As someone who was told that my illness "was all in my head", she could very well be sick.
For YEARS I've had doctors run tests and just tell me that my symptoms were all in my head. Turns out...I have Cealiac Disease. (A severe gluten intolerance) It's disheartening when someone you love also doesn't believe you.
And with sicknesses, it's hard to muster up the energy to do anything. But like Rockrose I've got 2 small children so I don't have the luxury of staying in bed or on the couch all day. I have to chase them around. And when you're sick, it s*cks.
Just be a little more understanding and if you stick around, try helping. Go with her to doc appointments and just let her know you're there and you care.
I agree completely with RockRose.
I have horrible, debilitating migraines...and they're nearly daily. BUT I have 2 small children so I can't afford to sit around and feel sorry for myself. I aggressively attack the migraines with meds....and sometimes I just have to suck it up. I go camping, and shopping, and on family trips, and play in the yard with my kids....I also suffer from some pretty serious chronic neck and back pain, as well as semi-chronic kidney stones.
BUT....the truth is....some people just don't handle pain as well. she sounds massively depressed..and chronic, relentless pain WILL cause depression. it's human nature to feel beaten down when your body is constantly fighting you. is she capable of overcoming it...? is she capable of finding a treatment that works, and retaking her life..?
well...only she can decide that. the answer is YES...but WILL she? That's up to her.
And like RockRose said...it's up to YOU to decide if she is the sort who ever WILL - and you need to be patient and supportive and stay by her until she has the strength to stand up and change her life - or is she the type to continue to wallow and the more support and acceptance you give her, the more she'll milk it....
Not knowing her, I can't possibly say which she is. But honestly...she needs to get her depression treated and she needs to aggressively treat the migraines. Pain meds, triptans, depakote, etc....keep trying, even if they've failed in the past.
best of luck deciding what to do to move forward...it must be tough.
Hmm. Migraines are horrible, and I agree with the others that no doc can say "it's all in your head" if someone has symptoms. All they can say is they don't know what's causing the perception of those symptoms.

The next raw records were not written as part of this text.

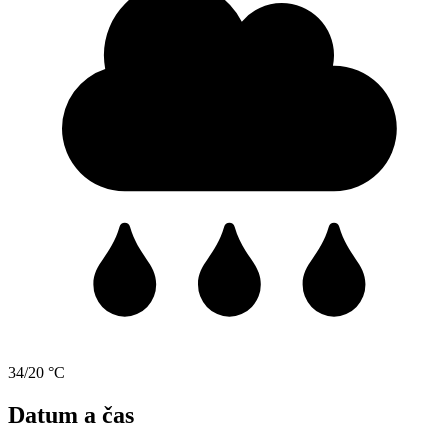
34/20 °C
Datum a čas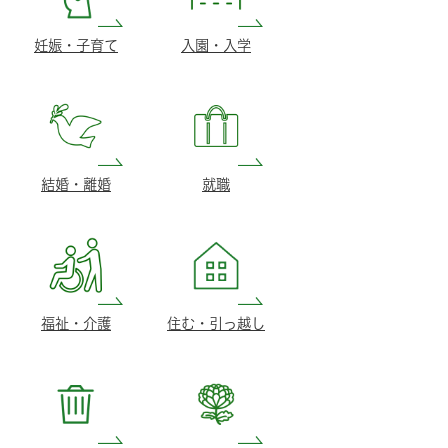
妊娠・子育て
入園・入学
結婚・離婚
就職
福祉・介護
住む・引っ越し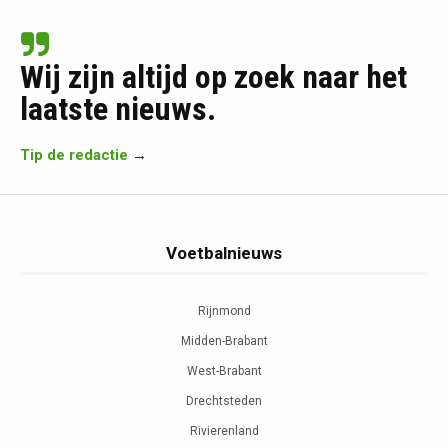
Wij zijn altijd op zoek naar het
laatste nieuws.
Tip de redactie
→
Voetbalnieuws
Rijnmond
Midden-Brabant
West-Brabant
Drechtsteden
Rivierenland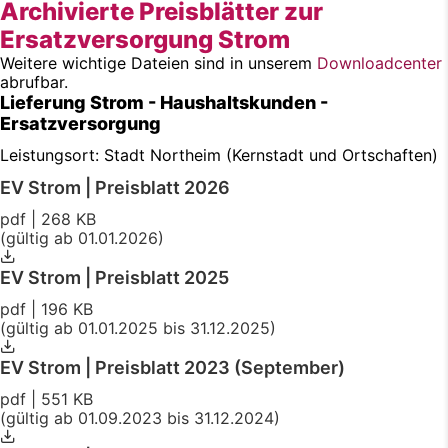
Archivierte Preisblätter zur
Ersatzversorgung Strom
Weitere wichtige Dateien sind in unserem
Downloadcenter
abrufbar.
Lieferung Strom - Haushaltskunden -
Ersatzversorgung
Leistungsort: Stadt Northeim (Kernstadt und Ortschaften)
EV Strom | Preisblatt 2026
pdf | 268 KB
(gültig ab 01.01.2026)
EV Strom | Preisblatt 2025
pdf | 196 KB
(gültig ab 01.01.2025 bis 31.12.2025)
EV Strom | Preisblatt 2023 (September)
pdf | 551 KB
(gültig ab 01.09.2023 bis 31.12.2024)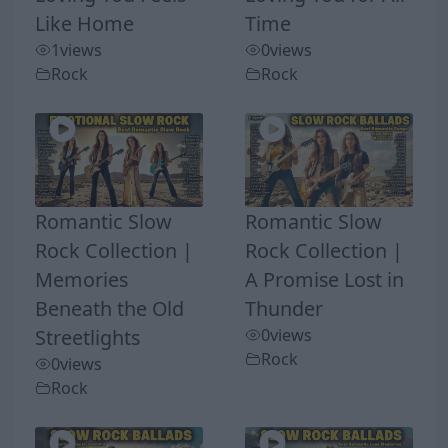
Like Home
Time
1
views
0
views
Rock
Rock
Romantic Slow
Romantic Slow
Rock Collection |
Rock Collection |
Memories
A Promise Lost in
Beneath the Old
Thunder
Streetlights
0
views
Rock
0
views
Rock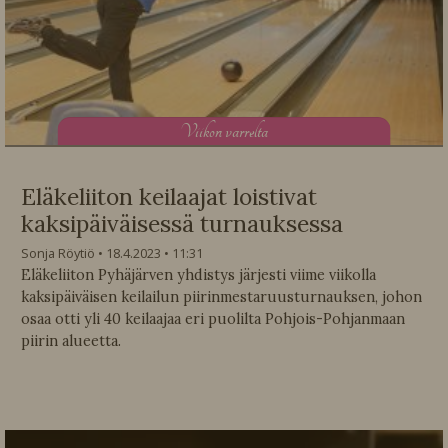
V
iikon varrelta
Eläkeliiton keilaajat loistivat
kaksipäiväisessä turnauksessa
Sonja Röytiö
18.4.2023
11:31
Eläkeliiton Pyhäjärven yhdistys järjesti viime viikolla
kaksipäiväisen keilailun piirinmestaruusturnauksen, johon
osaa otti yli 40 keilaajaa eri puolilta Pohjois-Pohjanmaan
piirin alueetta.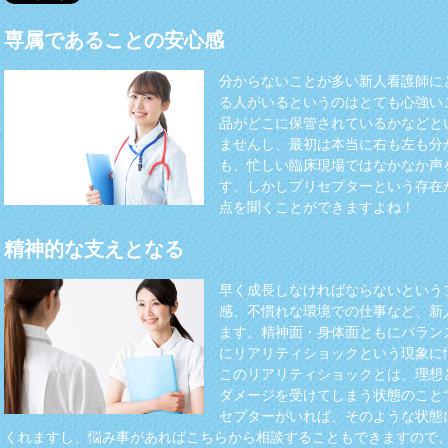
専属であることの安心感
分からないことが多い新人看護師に
る人がいるというのはとても心強い
品がどこに保管されているかなどと
ませんし、最初は本当に右も左も分
も、忙しい臨床現場ではなかなか声
す。しかしプリセプターという存在
点を聞くことができますよね！
精神的な支えとなる
早く成長しなければならないという
感、不慣れな環境での仕事など、新
ます。精神面・身体面ともにバラン
にリアリティショックという現象に
このリアリティショックとは、理想
ダメージを受けてしまう状態のこと
セプターがいれば、そのような状態
くれますし、悩み事があればこちらから相談することもできますので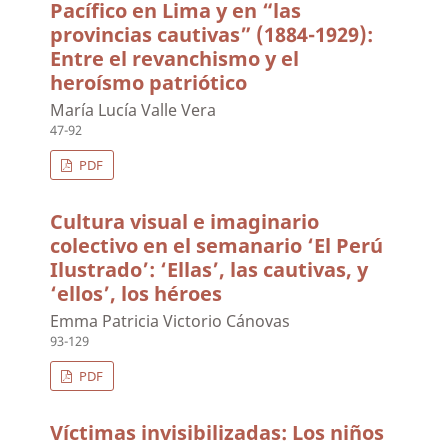
Pacífico en Lima y en “las
provincias cautivas” (1884-1929):
Entre el revanchismo y el
heroísmo patriótico
María Lucía Valle Vera
47-92
PDF
Cultura visual e imaginario
colectivo en el semanario ‘El Perú
Ilustrado’: ‘Ellas’, las cautivas, y
‘ellos’, los héroes
Emma Patricia Victorio Cánovas
93-129
PDF
Víctimas invisibilizadas: Los niños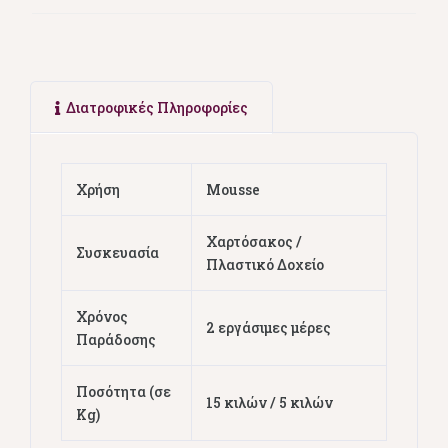
Διατροφικές Πληροφορίες
Χρήση
Mousse
Χαρτόσακος /
Συσκευασία
Πλαστικό Δοχείο
Χρόνος
2 εργάσιμες μέρες
Παράδοσης
Ποσότητα (σε
15 κιλών / 5 κιλών
Kg)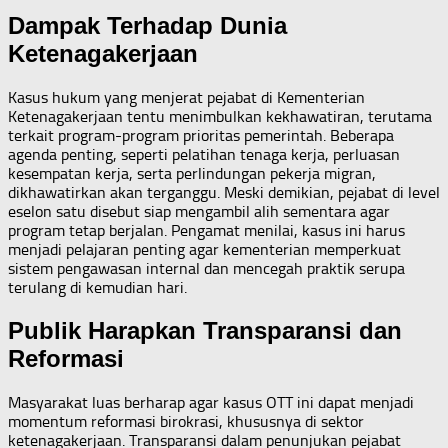
Dampak Terhadap Dunia
Ketenagakerjaan
Kasus hukum yang menjerat pejabat di Kementerian
Ketenagakerjaan tentu menimbulkan kekhawatiran, terutama
terkait program-program prioritas pemerintah. Beberapa
agenda penting, seperti pelatihan tenaga kerja, perluasan
kesempatan kerja, serta perlindungan pekerja migran,
dikhawatirkan akan terganggu. Meski demikian, pejabat di level
eselon satu disebut siap mengambil alih sementara agar
program tetap berjalan. Pengamat menilai, kasus ini harus
menjadi pelajaran penting agar kementerian memperkuat
sistem pengawasan internal dan mencegah praktik serupa
terulang di kemudian hari.
Publik Harapkan Transparansi dan
Reformasi
Masyarakat luas berharap agar kasus OTT ini dapat menjadi
momentum reformasi birokrasi, khususnya di sektor
ketenagakerjaan. Transparansi dalam penunjukan pejabat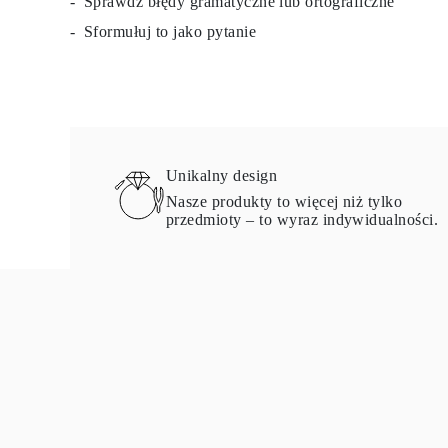
Sprawdź błędy gramatyczne lub ortograficzne
Sformułuj to jako pytanie
Unikalny design
Nasze produkty to więcej niż tylko
przedmioty – to wyraz indywidualności.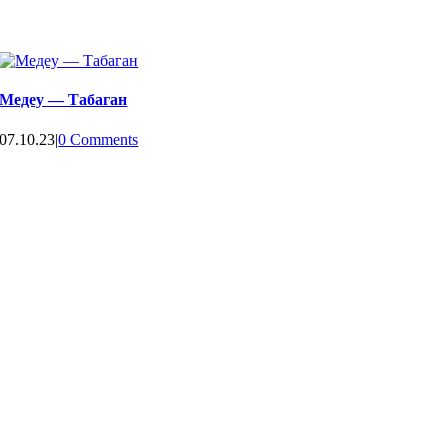
Медеу — Табаган
07.10.23
|
0 Comments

On the other hand, if she really is one of those people who opts out of doing anything because she'd rather sit and complain (and there are people like that) than I'd rethink.
My son's girlfriend has migraines, but when she's not having one, she's up and out doing great fun stuff and is actively trying to find better meds/therapy for her migraines. There ARE people who suffer from things that they can't quite diagnose and cure.
But I think we all know people who would rather sit and complain, and use that as an excuse not to be active.
You have to decide which one she is. And women like that don't make good wives and moms.
It is important to know that you are human and so although you have been patient, u feel like ur patience is now running thin and that's understandable. Many times people complain of aches and pains and they go to physicians who tell them there is nothing wrong with them this does not mean that it is so. There could be many reasons contributing to it because physicians cannot feel what a person is feeling, they are not in their bodies, they can only run tests and tell us what they THINK is wrong according to what they have learnt about the human body. As cheshchesh819 said it may be depression due to various life changes it may also be stress from working too hard or just life in general.
Do not feel too upset when she goes on facebook or watch t.v. because it may be her way of relieving some of the tension and issues she's faced with. Again I agree that if you suggested she get help and she refuses that there is nothing you can do SHE has to want it and see a need for it, you cannot do that for her. Talk with her, communicate your insecurities and fears, let her know that you love her and want to be there for her but you find it difficult at times.
I hope it all works out for you two, keep us updated.
she sounds like she has depression,has anything changed in her life recently to bring this on,you sounds like you are supporting her as much as you can,but if she doesnt want to help herself there is not alot more you can do.